SBC Interfaces are configured in the “System ‣ Interfaces” screen and the following parameters have to be defined:

  • SBC node. This listbox option limits the interfaces to a spefific node which has been pre-configured under “System ‣ Nodes” or auto-learned (see “Monitoring ‣ Nodes Status”). If the option is left blank, the interace is applied to any node. If there is an interace that applies both to any and a specific node, the specific interface prevails.
  • Interface name: A unique identifier of the interface - [a-z, A-Z, 0-9]. If a configuration of an interface shall differ on a various nodes, define multiple interfaces with different node reference and the same node name.
  • Interface type: Signaling, Media, WebSocket Signaling, External management, Internal management.
  • Interface description: description (alias) for the interface that is used in the GUI configuration
  • System interface: system physical/logical interface (eth1, eth1.123 - VLAN tagged, bond1 - bonded interface)
  • IP address autoconfig: if enabled, the first ip address from the corresponding system interface will be taken automatically.

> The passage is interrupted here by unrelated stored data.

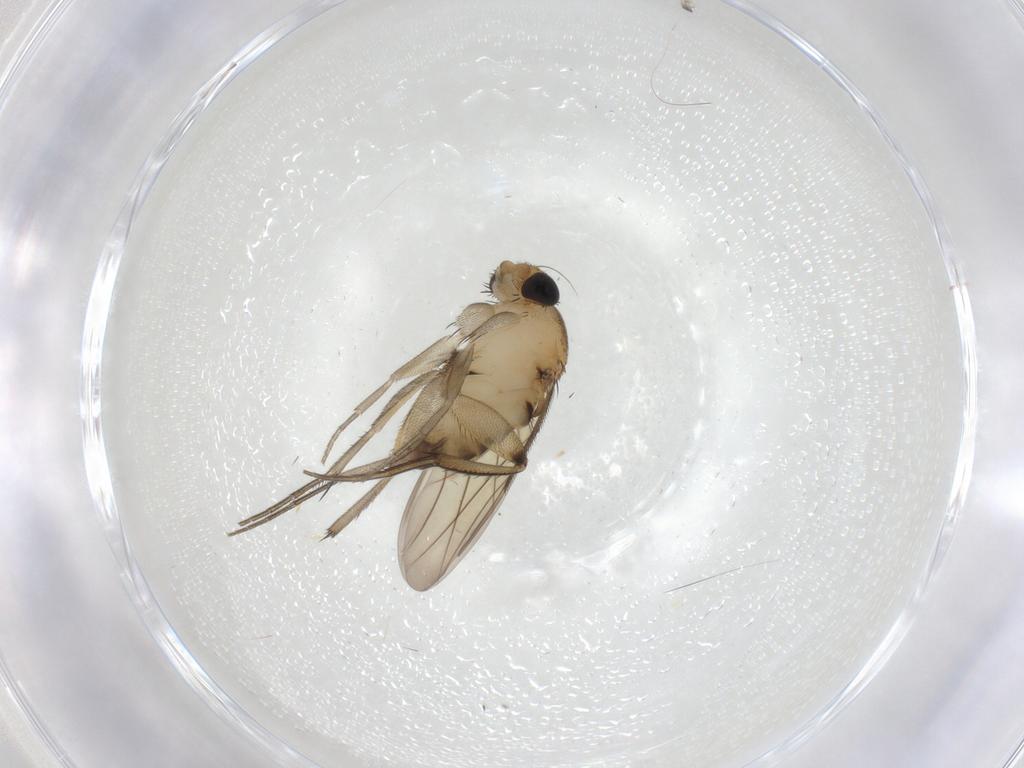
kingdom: Animalia
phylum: Arthropoda
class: Insecta
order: Diptera
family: Phoridae
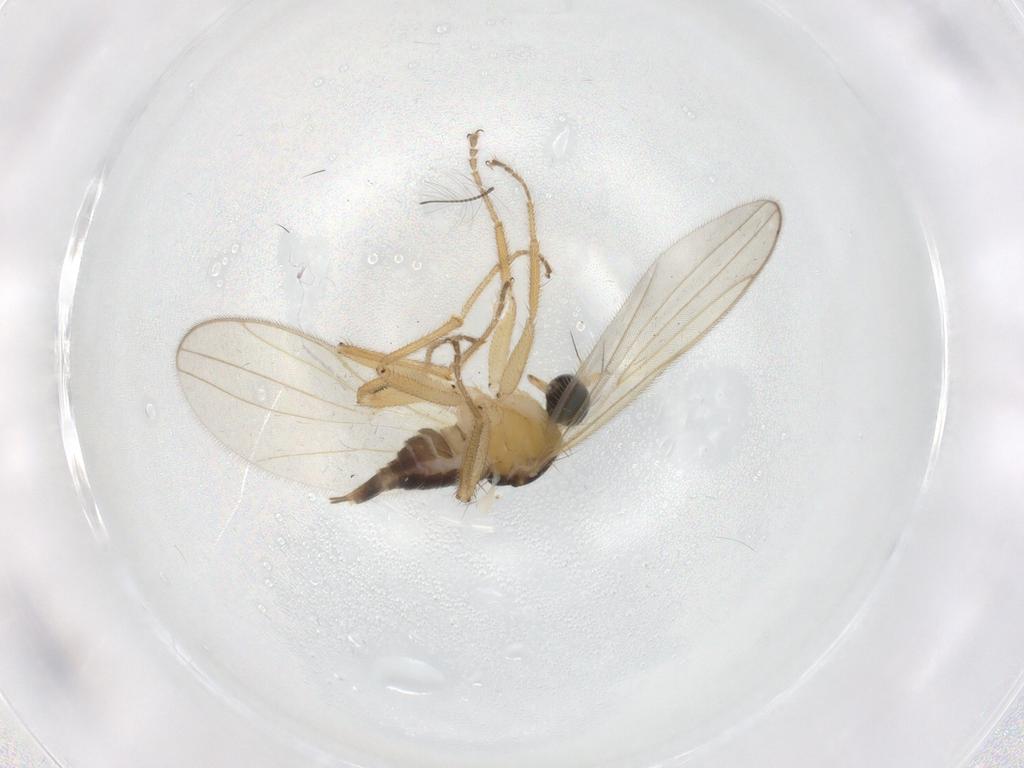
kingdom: Animalia
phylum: Arthropoda
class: Insecta
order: Diptera
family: Hybotidae
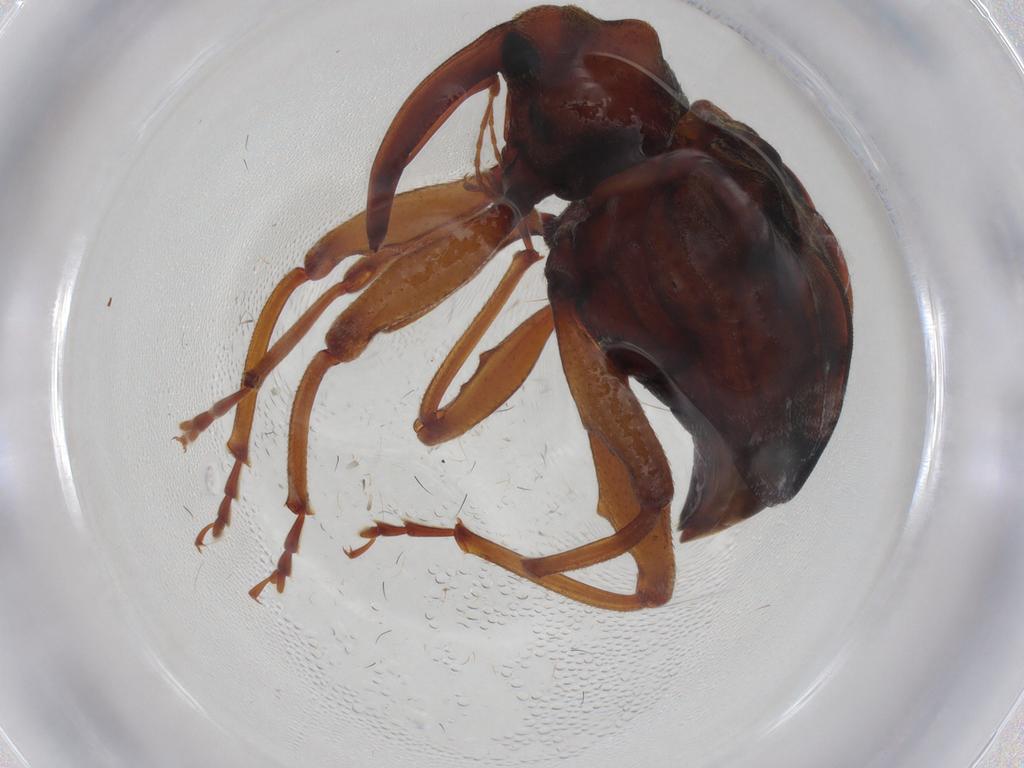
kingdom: Animalia
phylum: Arthropoda
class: Insecta
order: Coleoptera
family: Curculionidae
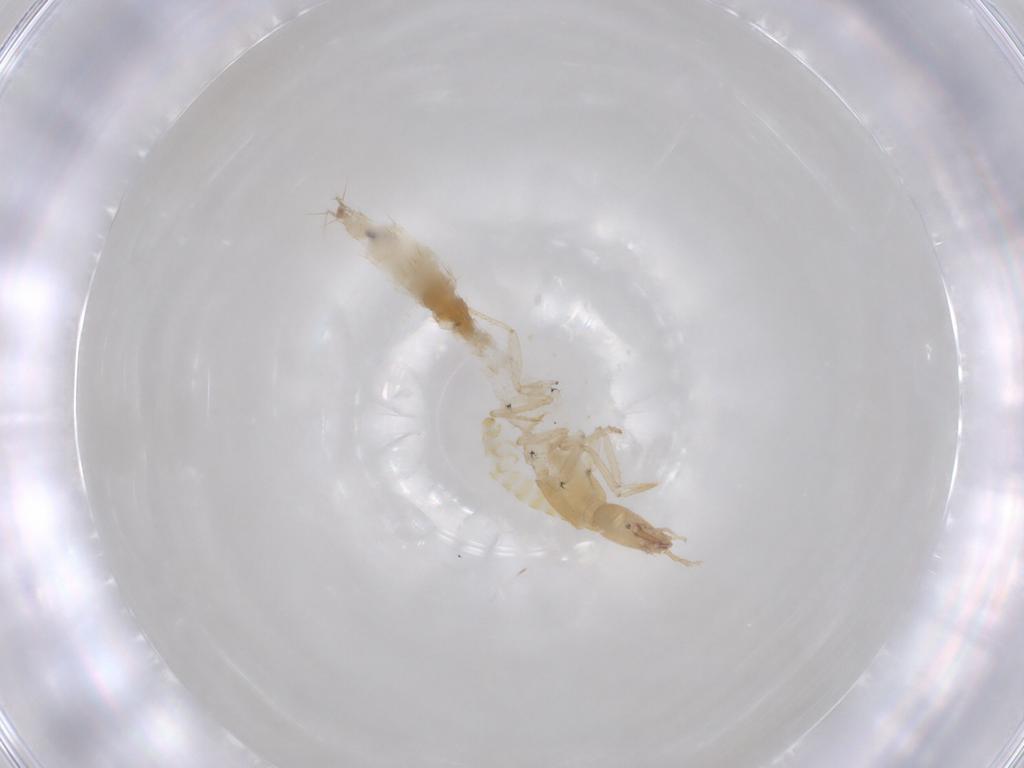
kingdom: Animalia
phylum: Arthropoda
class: Insecta
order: Coleoptera
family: Staphylinidae
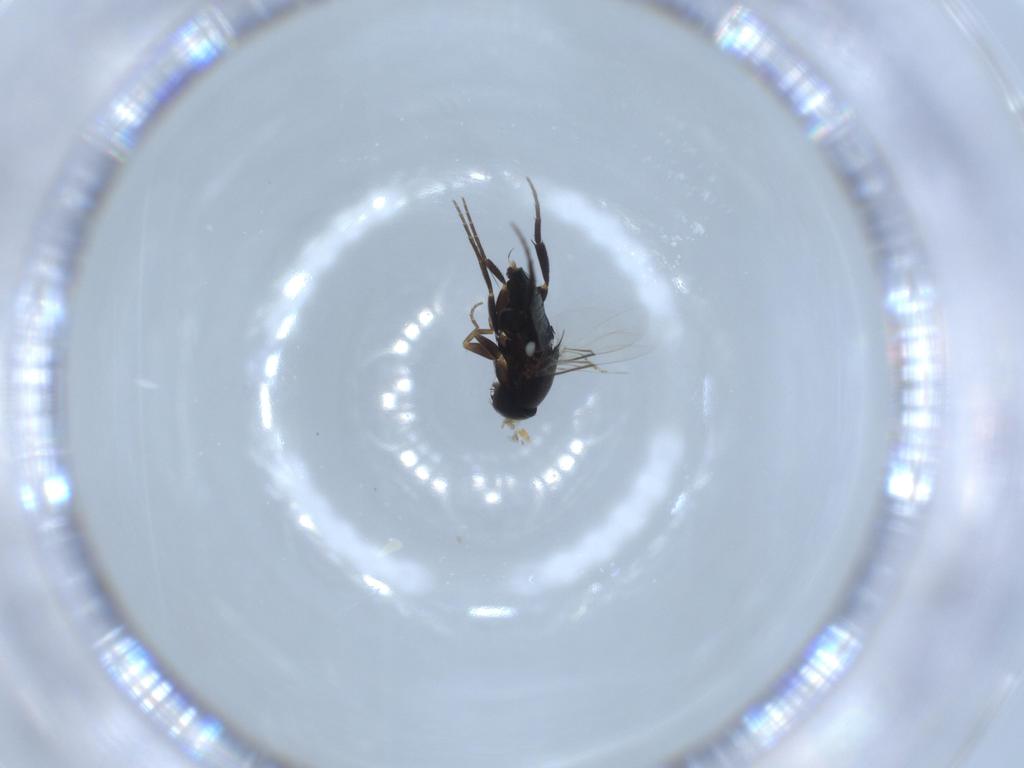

Disabled by default.
  • IP address: you can use the normal ip address of the interface, or VIP if Virtual IP address was configured.
  • Public IP autoconfig: if enabled, the public IP address (see next field) will be autodetected. Current options of autodetection include Amazon EC2 cluster method. Disabled by default.
  • Public IP address: this parameter is optional. It allows to configure an IP address that will be used instead of the real or virtual IP address in SIP signaling (in case of the signaling interface) or media description (SDP; in case of a media interface). This is very useful to support near end NATs, e.g. Amazon EC2. Please refer to Sec. Physical, System and SBC Interfaces more details on the topic.
  • Port(s): This is the port numbers where the ABC SBC listens for incoming packets. On MI interface specify a valid RTP port range is specified. Usual values are 16384-64000. A failure to configure a too narrow port range may limit the number of parallel calls processed. On SI interface specify the SIP port number, 5060 by default. If TLS is turned on (“Config ‣ Global Config ‣ SSL ‣ Enable TLS”), a TLS listener is started on the subsequent port number, 5061 in the default case.
  • Interface options: special options for the interface. Currently supported options are: “force_via_address” for signaling interface type and “wspath_xxx” for websocket interface type. The “wspath_xxx”, where the “xxx” can be set as needed, sets up redirect from path “/xxx” on https 443 port to the websocket port on localhost (it has to be used only on interface using system interface “lo”).
  • TOS field. This is the TOS field which is sent for outbound media packets set using this interface. This is an eight-bit value as specified in RFC781, not to be confused with related DSCP codes. The best current practice is to use 184.
  • Greylist: If enabled, incoming traffic to this interface will be subject to greylist filtering. See Section Automatic Proactive Blocking: Greylisting for more details.
  • Verify client certificate. If enabled, incoming TLS connections are tested to include client certificate and declined if absent or invalid.

Figure 2: SBC Interface configuration

Important: When the SBC interfaces are configured, a warning message with a link to activate the new SBC configuration is shown in the GUI. No SBC interface changes are applied until the “activate” link is used. When the configuration changes are applied, all services using network configuration are restarted (e.g. SIP and RTP processes, SNMP daemon etc..). Note that this may cause service disruption.


If the XMI management interface is accessible via public Internet, we recommend to enable blocking IP address for repeated ssh or gui login failed attempts, which can be done by enabling options “Blacklist IP addr for repeated ssh login failures” and “Blacklist IP addr for repeated gui login failures” under Config / Global Config / Firewall tab.

Important: In active/standby deployments, the administrator has to configure the same interfaces for both nodes. Be careful to use the same SBC interface name for the same signaling interfaces on both nodes! This is important for successful call restoration on the standby node.